Asia: Iran


Yazd Province

As far as mythology is concerned, the primary construction of parts of Yazd, such as Meibod, has been ascribed to prophet Solomon, while Yazd city and Abarkouh are believed to have been founded by Zahhak(a mythological king) and prophet Abraham, respectively. Stone hand-tools discovered in Shirkouh valleys, drawings engraved on a boulder in Mount Ernan, and pieces of engraved tiles discovered in Meibod’s Narain Castle, which researchers believe belong to Elamite era are all indicative of Yazd’s very rich heritage handed down from an ancient and well-rooted culture and civilization.

Yazd’s own civilization began flourishing at the outset of the agriculture era in four main areas including Mehriz and Fahraj,Yazd, Rostaq and Meibod and maybe Abarkouh region. These regions, which were along the ancient Rey-Kerman Highway, were considered as part of the remote territories of the Mede Empire in the ancient times.

In Achaemenid Monarch, the region enjoyed well-established routs, roads, maintenance posts, postal service and horse-changing centers. Yazd was mainly as a trade transit route. There are evidences of the worship of sun and the sun goddess, Anahita, by the region’s inhabitants long before the dissemination of neo-Zoroastrian religion.

The region was conquered by Arab in the 8th century AD and as of the second half of the same century, some Arab from Bani-Tamim and Bani-Amer entered Yazd and resided in a place later known as “Arabs’ Neighborhood”.

Later, in 1033 AD, Seljuk Toqrol exchanged Yazd and Abarkouh for Isfahan, with Zahiruddin Abou Mansour Faramarz Kakoui. Kakoui Dynasty rulers embarked on many useful projects and made considerable efforts in developing the city and attending to public welfare. They built numerous schools and subterranean canals to irrigate the city’s quarters and small towns around it.

During Alaoddoleh Kakoui’s region, a rampart was erected around the city for the first time. Also, four ironclad gates were placed at four entrances to the city. The last of Kakoui Dynasty’s rulers, Amir Faramarz, established a village around Abrandabad, which was later known as the Faramarz Gerd.

It was during Sultan Qotbeddin’s rule, when Mongol conqueror Genghiz Khan invaded Iran. Qotbeddin accepted the Mongol domination and his successors were reinstated in Yazd as Mongol appointees and they thus saved the city from destruction with their competence and political acumen. Since Iran’s southern provinces had fallen to Mongol Conquerors by then, Yazdi commodities could reach beyond Iran’s southern waters, especially, India. Yet, the only problem was the safety of routes leading to target markets.
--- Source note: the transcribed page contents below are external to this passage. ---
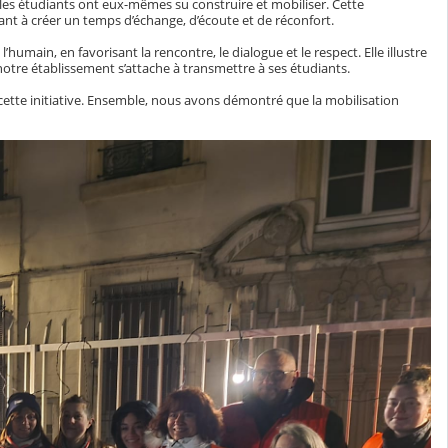
 les étudiants ont eux-mêmes su construire et mobiliser. Cette
uant à créer un temps d’échange, d’écoute et de réconfort.
humain, en favorisant la rencontre, le dialogue et le respect. Elle illustre
notre établissement s’attache à transmettre à ses étudiants.
e cette initiative. Ensemble, nous avons démontré que la mobilisation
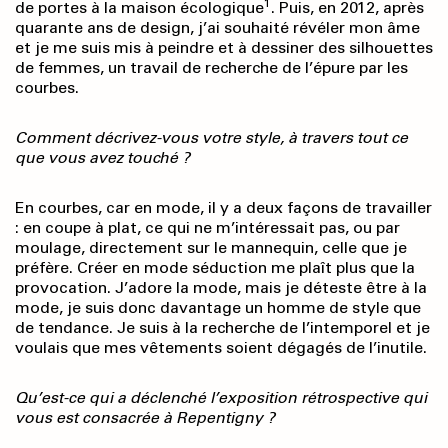
1
de portes à la maison écologique
. Puis, en 2012, après
quarante ans de design, j’ai souhaité révéler mon âme
et je me suis mis à peindre et à dessiner des silhouettes
de femmes, un travail de recherche de l’épure par les
courbes.
Comment décrivez-vous votre style, à travers tout ce
que vous avez touché ?
En courbes, car en mode, il y a deux façons de travailler
: en coupe à plat, ce qui ne m’intéressait pas, ou par
moulage, directement sur le mannequin, celle que je
préfère. Créer en mode séduction me plaît plus que la
provocation. J’adore la mode, mais je déteste être à la
mode, je suis donc davantage un homme de style que
de tendance. Je suis à la recherche de l’intemporel et je
voulais que mes vêtements soient dégagés de l’inutile.
Qu’est-ce qui a déclenché l’exposition rétrospective qui
vous est consacrée à Repentigny ?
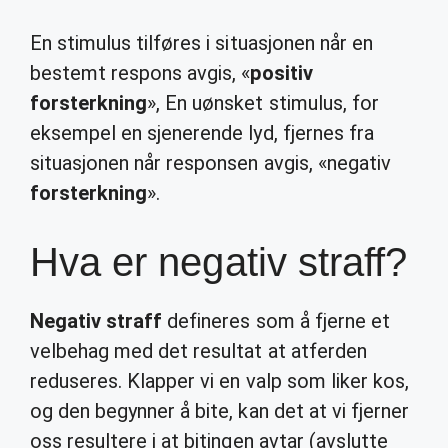
En stimulus tilføres i situasjonen når en
bestemt respons avgis, «
positiv
forsterkning
», En uønsket stimulus, for
eksempel en sjenerende lyd, fjernes fra
situasjonen når responsen avgis, «negativ
forsterkning
».
Hva er negativ straff?
Negativ straff
defineres som å fjerne et
velbehag med det resultat at atferden
reduseres. Klapper vi en valp som liker kos,
og den begynner å bite, kan det at vi fjerner
oss resultere i at bitingen avtar (avslutte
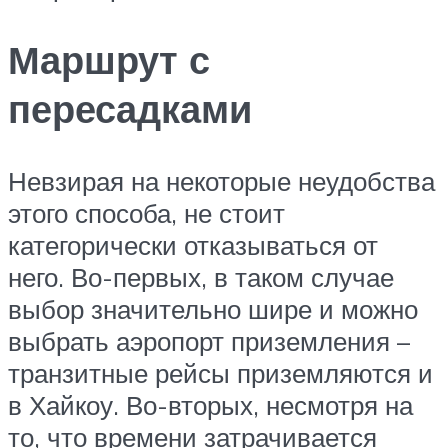
Маршрут с
пересадками
Невзирая на некоторые неудобства
этого способа, не стоит
категорически отказываться от
него. Во-первых, в таком случае
выбор значительно шире и можно
выбрать аэропорт приземления –
транзитные рейсы приземляются и
в Хайкоу. Во-вторых, несмотря на
то, что времени затрачивается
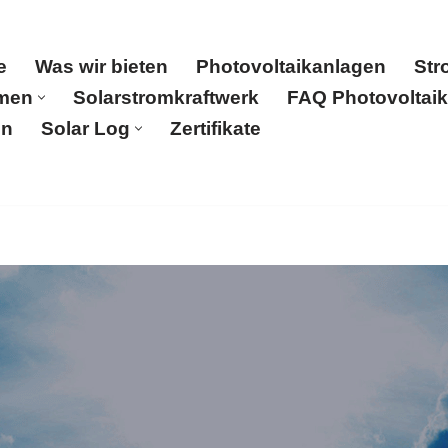
e
Was wir bieten
Photovoltaikanlagen
Str
men
Solarstromkraftwerk
FAQ Photovoltaik
en
Solar Log
Zertifikate
ovoltaikanlagen
Stromspeicher
Partner
Kontakt
U
 uns
Referenzen
Solar Log
Zertifikate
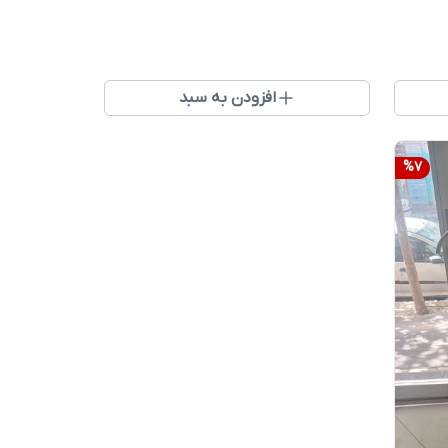
افزودن به سبد
%
7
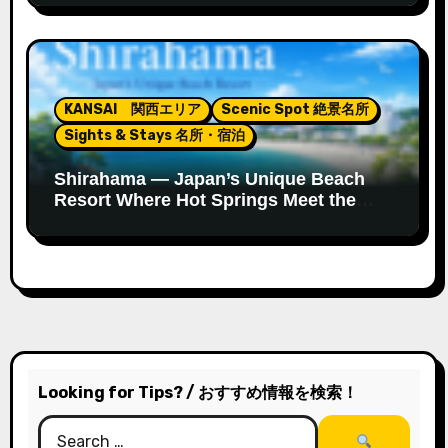
KANSAI 関西エリア
Scenic Spot 絶景名所
Sights & Stays 名所・宿泊
Shirahama — Japan’s Unique Beach
Resort Where Hot Springs Meet the
Ocean
Looking for Tips? / おすすめ情報を検索！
The situation of Yazd on the desert’s margin was frightening to caravans as they would be subject to bandits’ attacks from every direction while passing that route. Mongol rulers then appointed Sharafoddin Mozaffar, father of Amir Mobarezeddin Mohammad, to put down the bandits’ threat. He took the challenge with all of his might and suppressed the bandits to the point that according to a book entitled Majmaal-Ansab. He would deliberately leave bags if gold and silver on passageways and no one dared touch them! Within the century that Mongol ruled Iran, Yazd expanded two-fold and was turned into a political center under Mozaffar dynasty, especially during the time of its founder, Amir Mobarezeddin Mohammad. It has been reported that Mozaffar’s Family rulers were Arab, who had migrated to Iran in the early days of Islam, and had resided in Khorasan’s Khaph region.

Though Mozaffar Dynasty’s rule was suppressive towards people in other regions, it was rather tolerant to the people of Yazd. As such, Yazd’s culmination of material and cultural development occurred during the same era. The number of schools built in Yazd at the time was totally unrivalled compared to that of any other area across Iran. This cultural development expanded to the point, which won the title “House of Knowledge” for the city. Various branches of knowledge and sciences were taught in Yazd’s schools. It should be noted that mysticism saw a very prosperous era across the province during the region of Mozaffar’s Family.